■ **Selection**:
======

MADISON – Eleven Wisconsin dairy companies will receive Dairy Processor Grants for 2020 from the Wisconsin Department of Agriculture, Trade and Consumer Protection (DATCP). The grants are designed to foster innovation, improve profitability and sustain the long-term viability of Wisconsin’s dairy processors.
“Wisconsin is known for its world-class dairy farms, equipment, knowledge and technology,” said Krista Knigge, administrator for DATCP’s Division of Agricultural Development (DAD). “To be a national and global leader in the dairy industry, our processors have to be exploring new technologies, modernizing facilities, and exploring new ways to adapt and be profitable. These grants are designed to help them accomplish those goals.”
A total of $200,000 was available for the 2020 Dairy Processor Grants, with a maximum of $50,000 for each project. Grant recipients are required to provide a match of at least 20 percent of the grant amount. DATCP received 26 requests totaling almost $1,000,000. Through a competitive review process, 11 dairy processors were selected to receive a total of $200,000.

======

■ **Data records**:

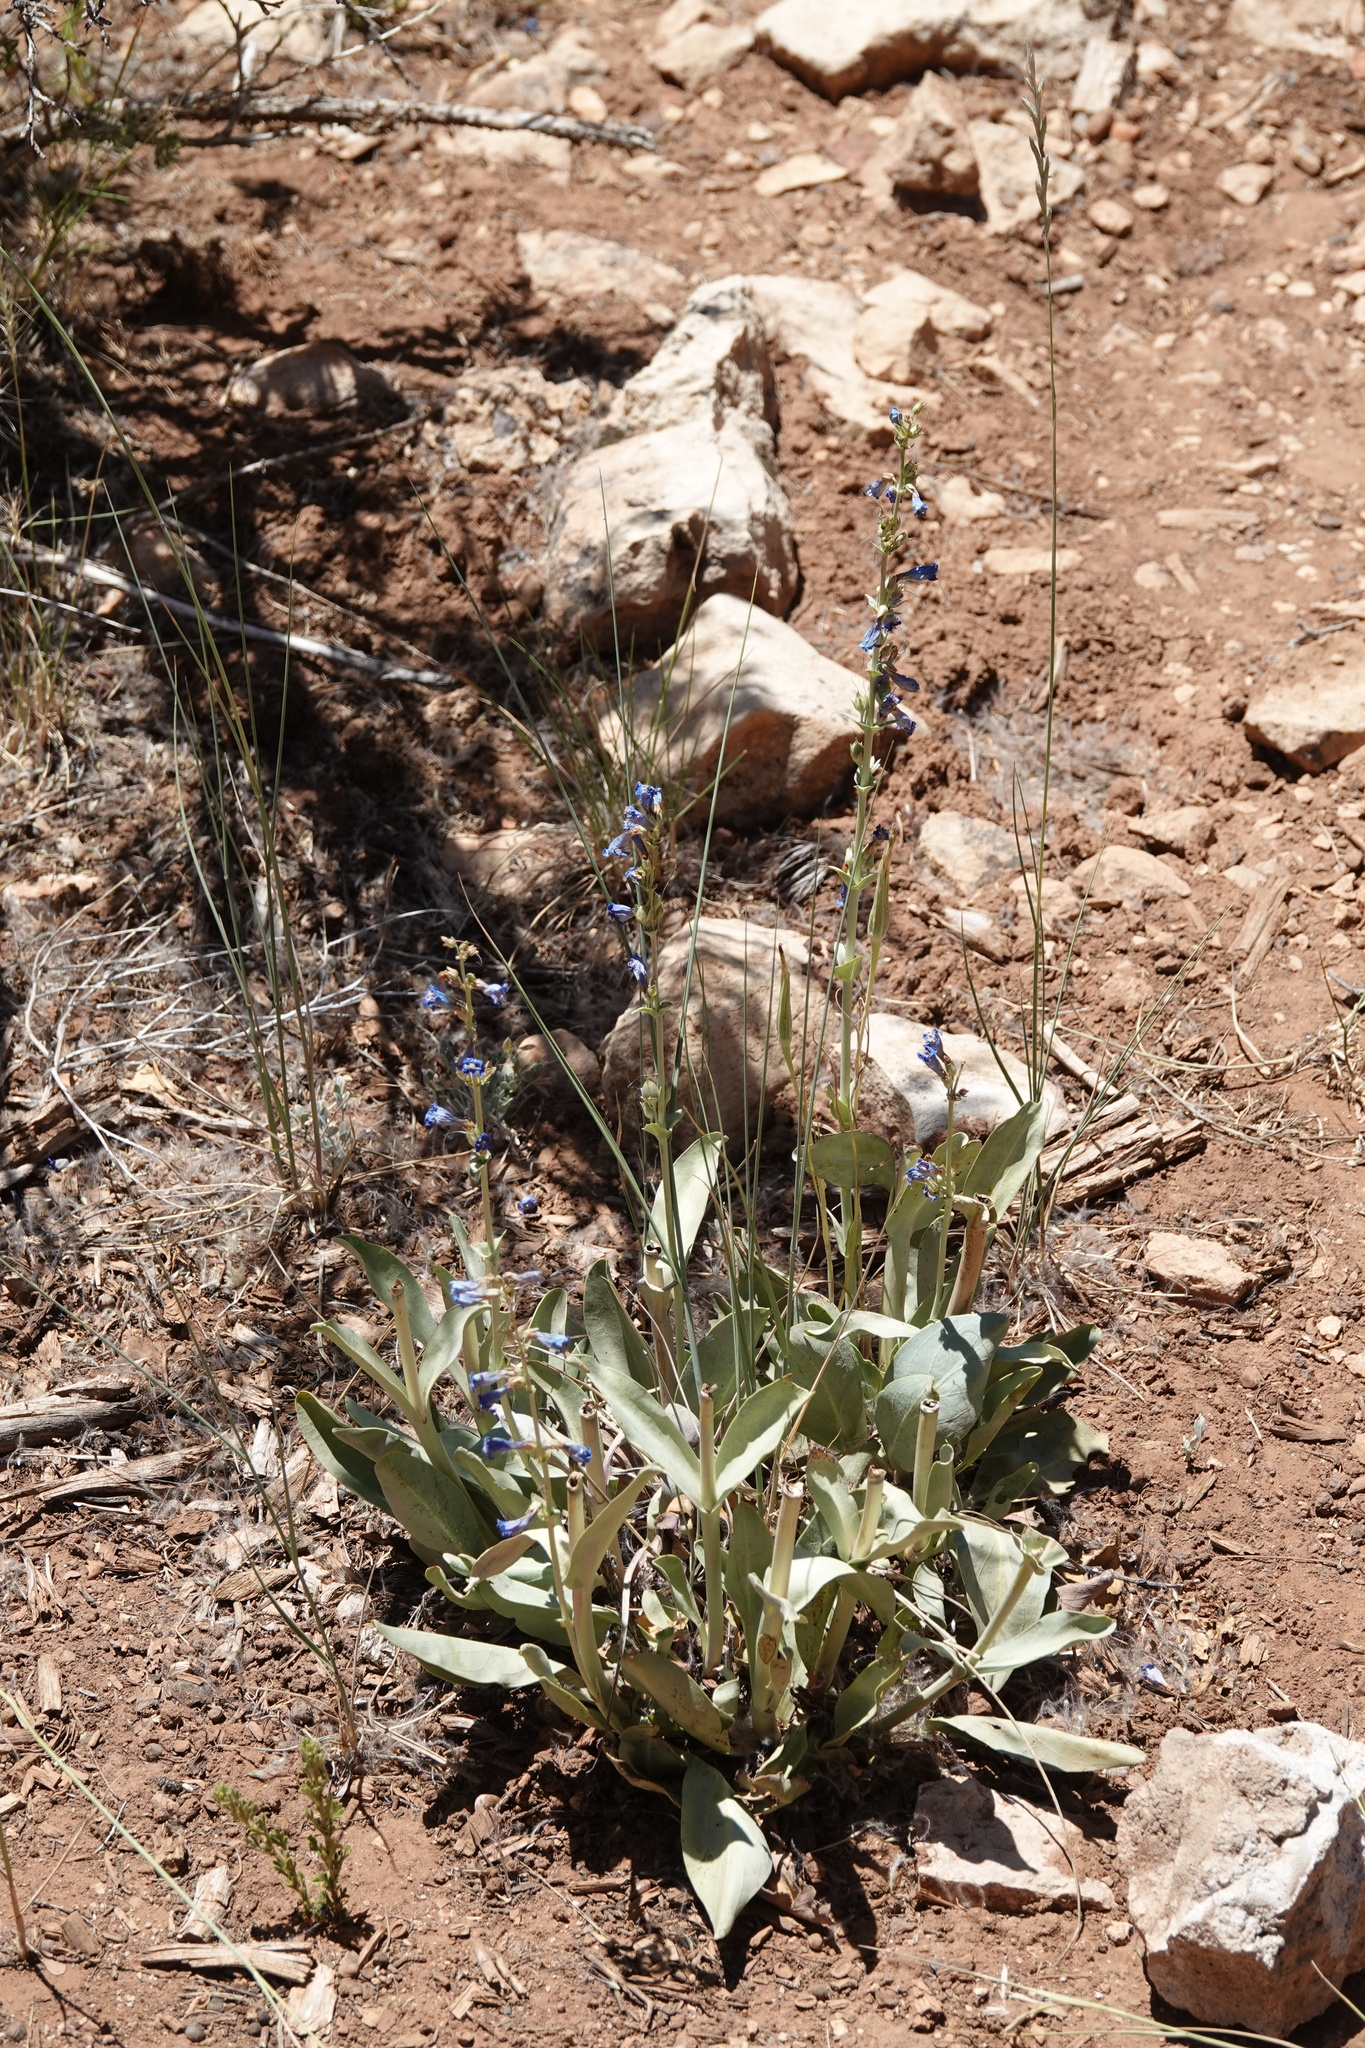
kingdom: Plantae
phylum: Tracheophyta
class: Magnoliopsida
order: Lamiales
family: Plantaginaceae
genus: Penstemon
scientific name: Penstemon pachyphyllus
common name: Thick-leaf penstemon
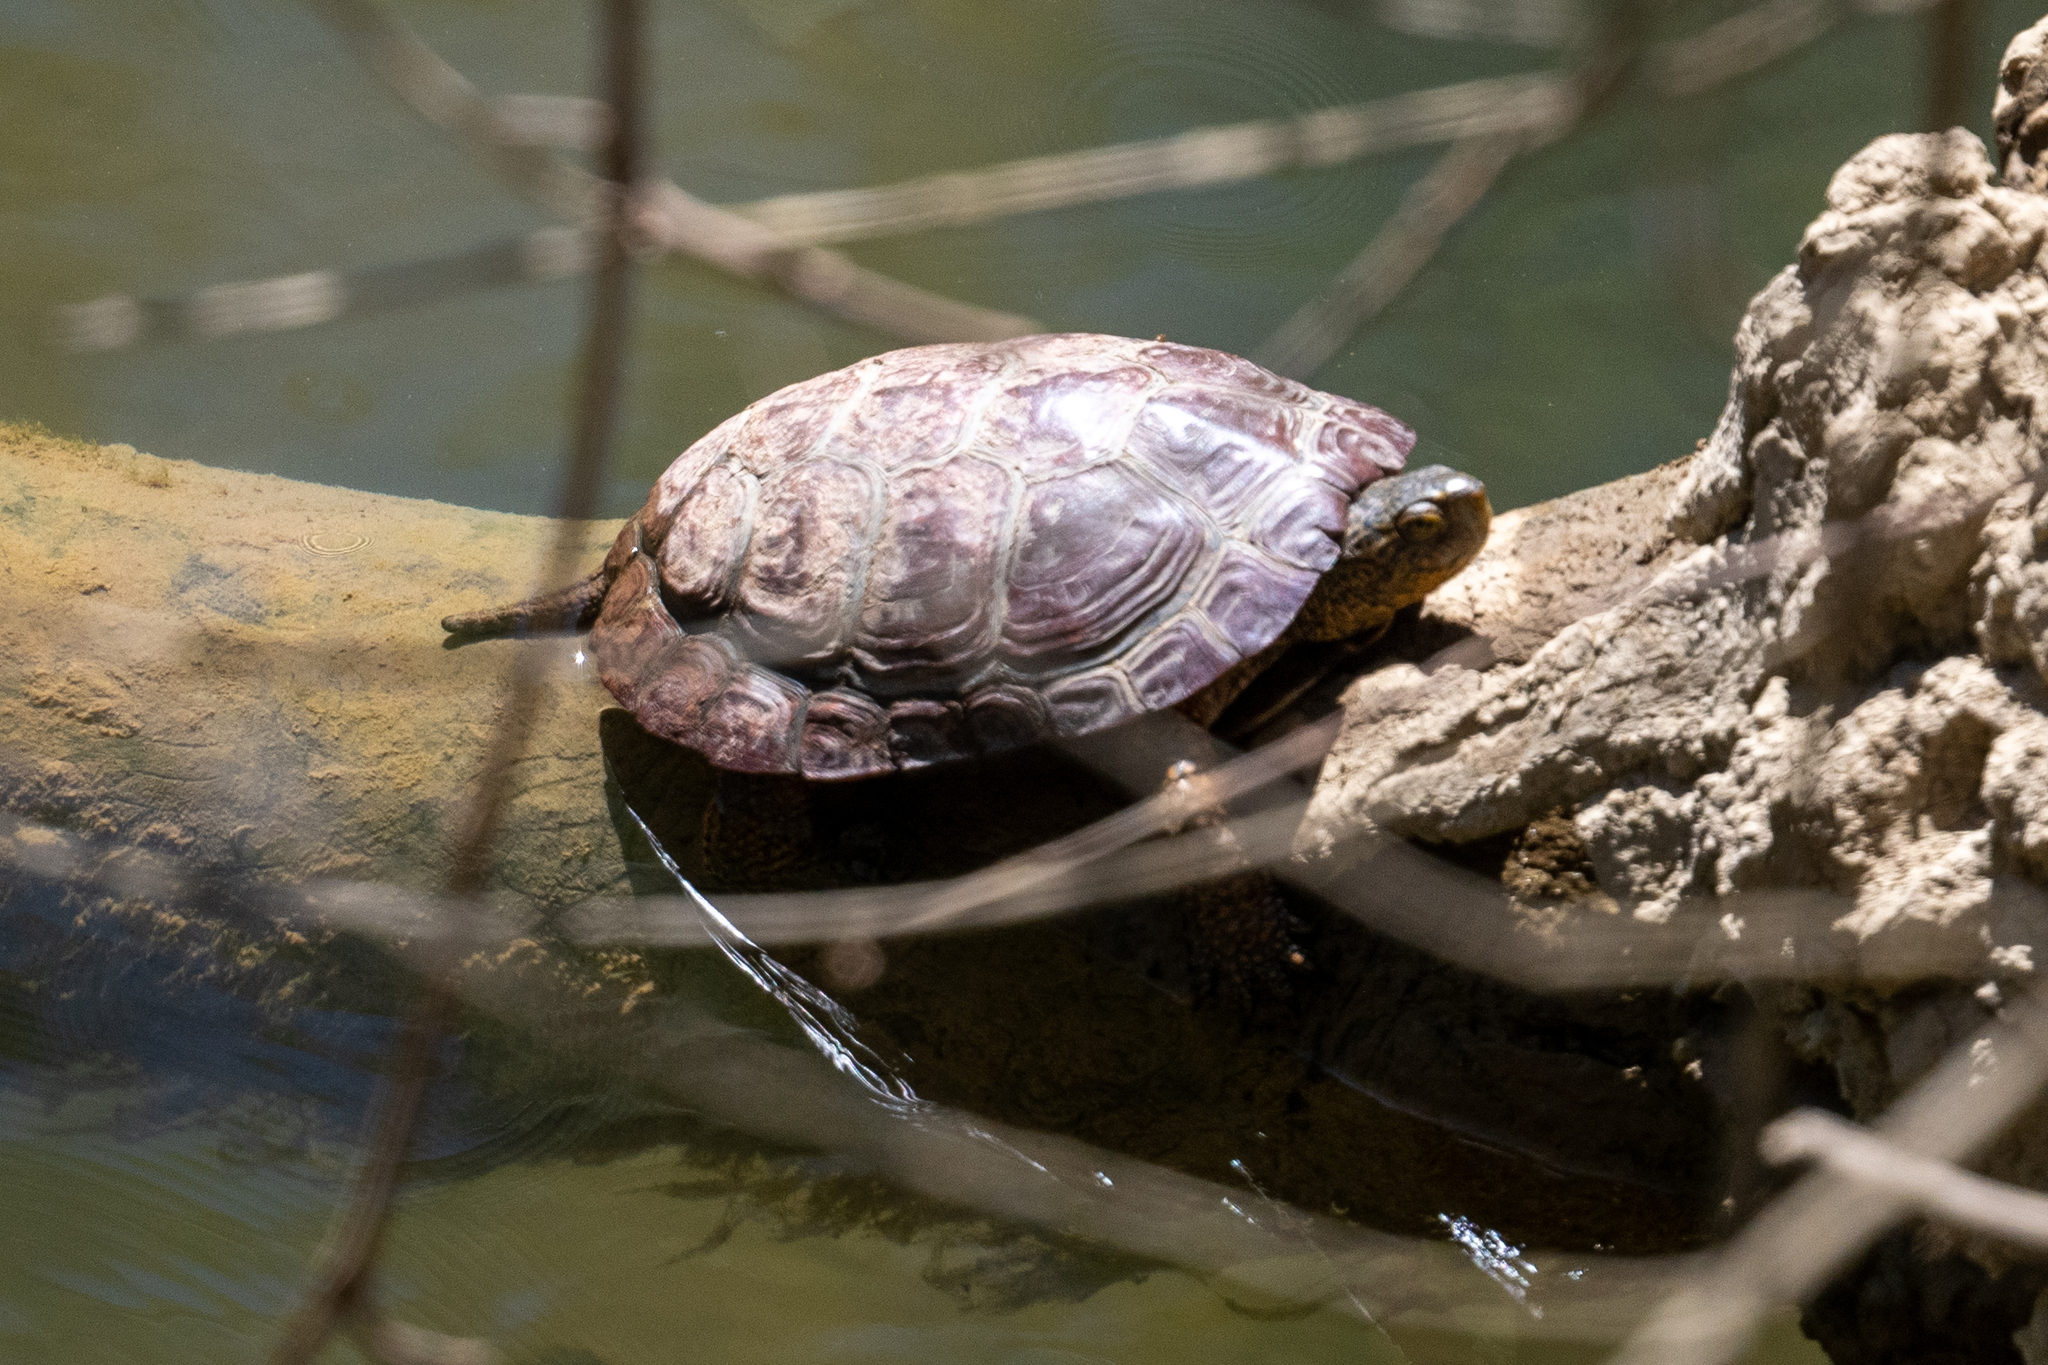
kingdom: Animalia
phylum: Chordata
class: Testudines
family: Emydidae
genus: Actinemys
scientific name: Actinemys marmorata
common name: Western pond turtle
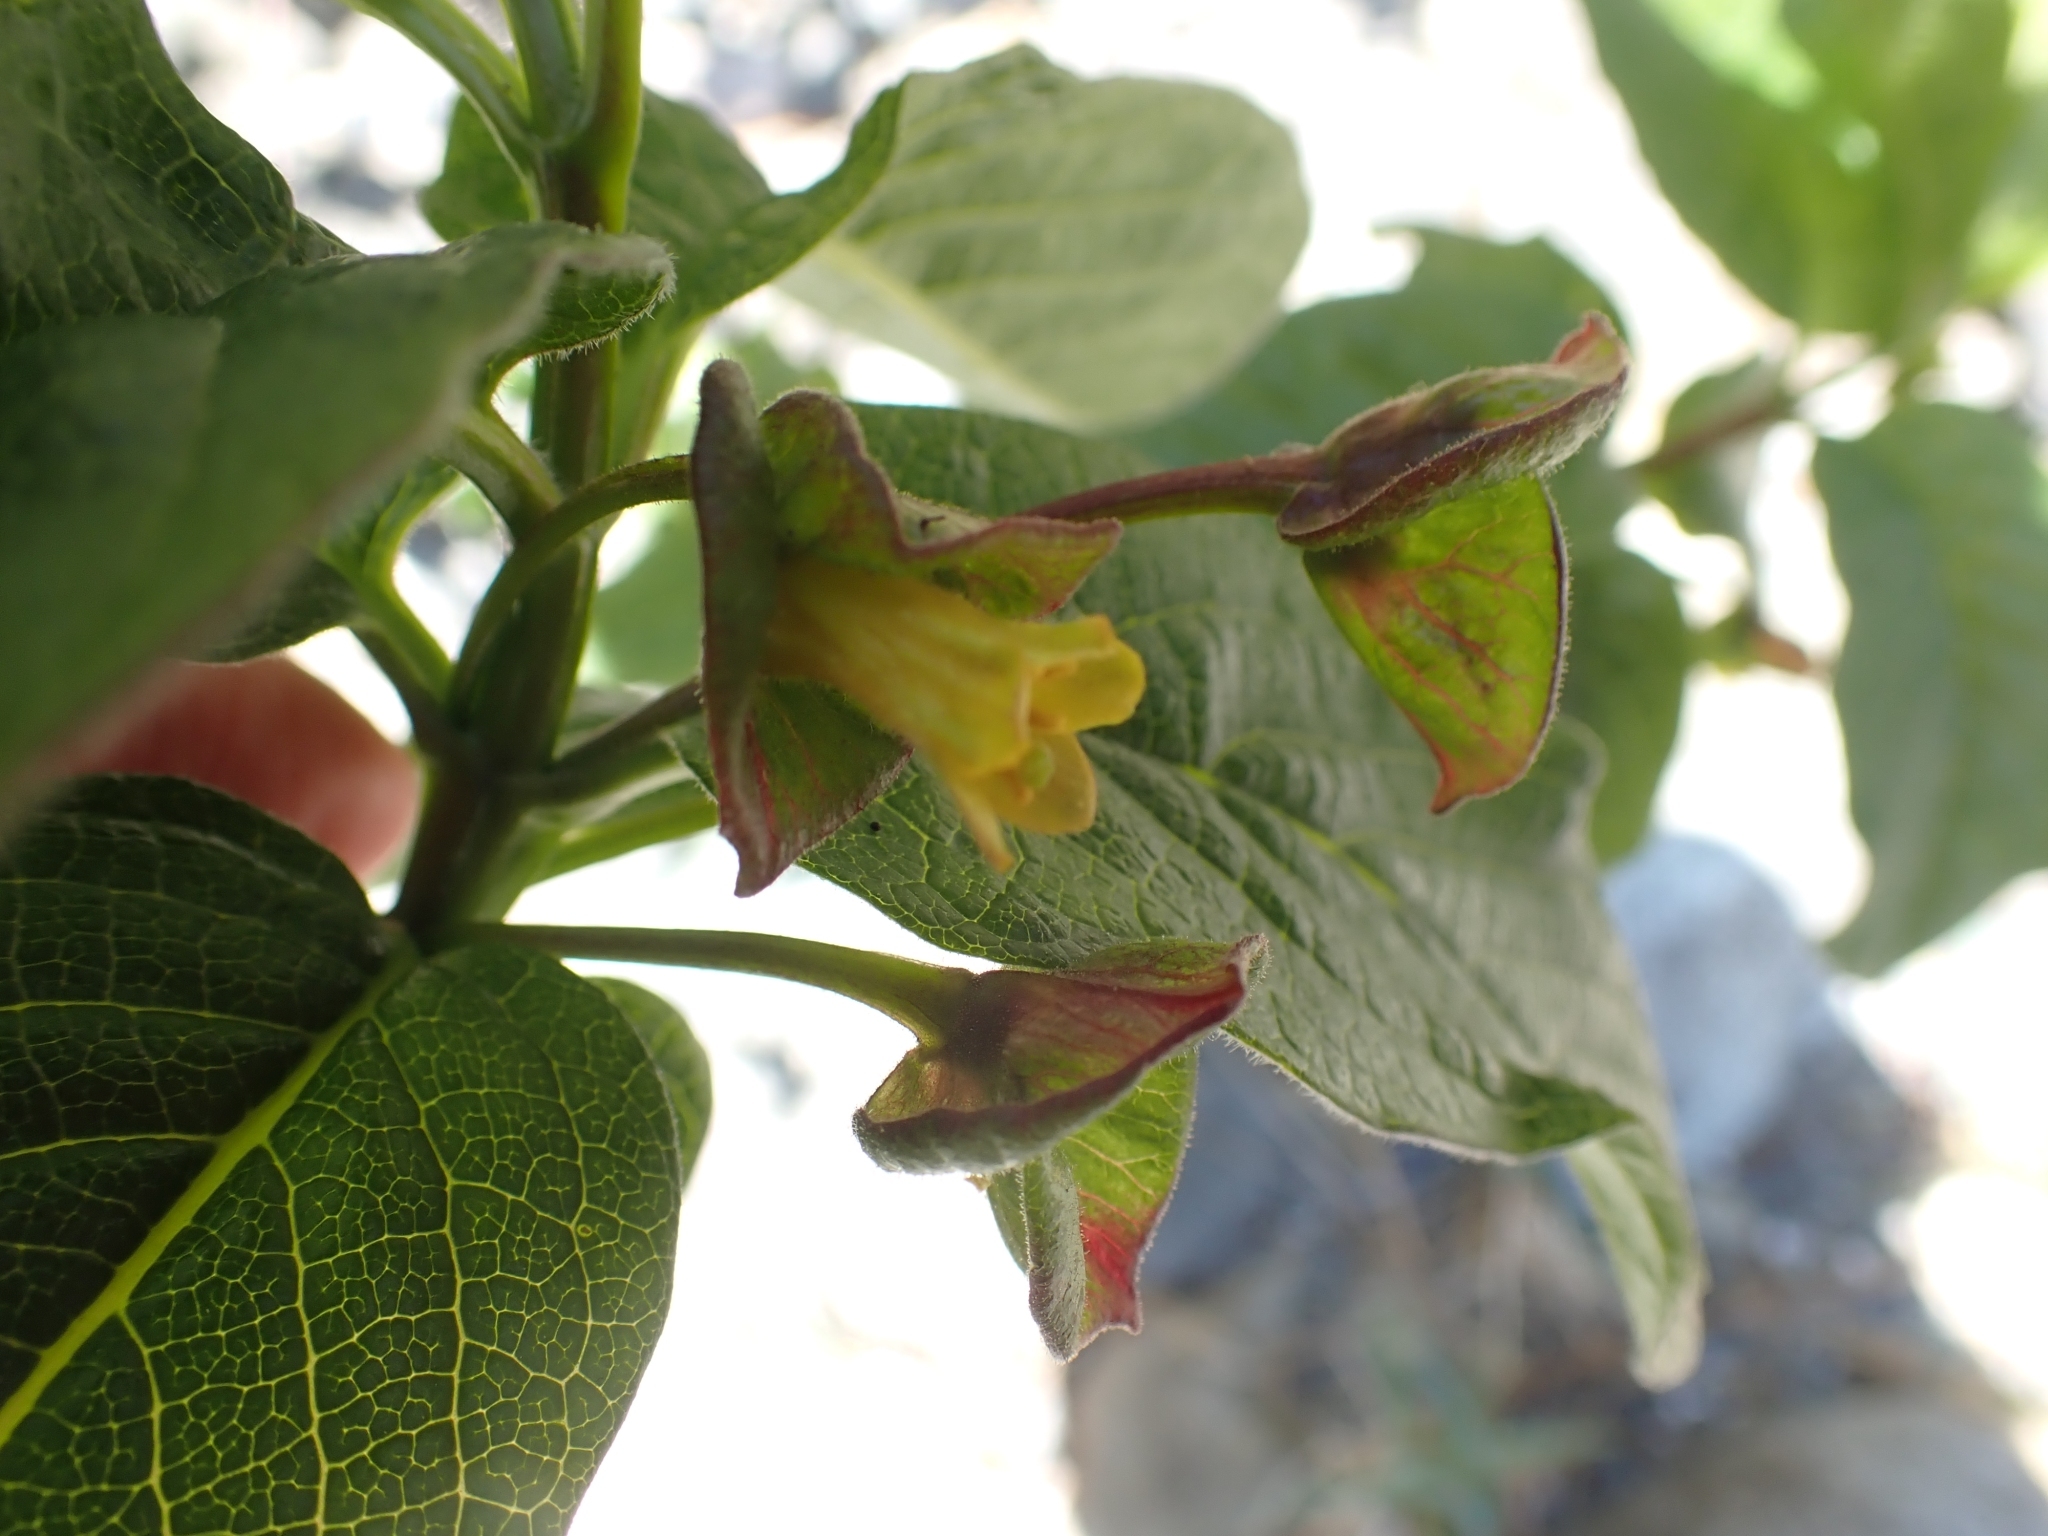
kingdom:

======

■ **Tasks to complete**:
a) In the dairy grants announcement, rewrite the stretch from "MADISON – Eleven" through "Wisconsin’s dairy processors.", with "innovation" changed to "invention".
b) According to the dairy grants announcement, how many requests did DATCP receive?
c) Carry the dairy grants announcement on from its final sentence.

■ **Answers for this exercise**:
a)
MADISON – Eleven Wisconsin dairy companies will receive Dairy Processor Grants for 2020 from the Wisconsin Department of Agriculture, Trade and Consumer Protection (DATCP). The grants are designed to foster invention, improve profitability and sustain the long-term viability of Wisconsin’s dairy processors.

b) DATCP received 26 requests, totaling almost $1,000,000.

c)
Grant recipients are:
- Agropur Dairy Cooperative (Luxemburg) – Install a milk fat recovery system that captures molder and cooker water fat from waste water and converts it into a value-added product.
- Moundview Dairy (Platteville) – Install a bioremediation “live machine” system, which uses natural microbes and hydroponic plants to cleanse and purify “wash-water” from cleaning milk trucks, tanks, and cheese making equipment.
- Cedar Grove Cheese (Plain) – Install block chain technology to track information for food safety, market development and other apsects of production and sales.
- Henning Cheese (Kiel) – Create and install a line-packaging machine and redesign mozzarella equipment to increase production.
- Wisconsin Pride Cheese Company (Mauston) – Expand facility to accommodate a new brine system and increase cheese production capacity.
- Holland’s Family Cheese (Thorp) – Funds will be used to pursue SQF2 (Food Safety) inspection/certification over two years utilizing a four-step process.
- Yodelay Yogurt (Madison) – Design and build a custom case packer instead of hand-making boxes used in product packing.
- Zimmerman Cheese Company (South Wayne) – Design and build a new raw milk silo alleyway to double milk-holding capacity.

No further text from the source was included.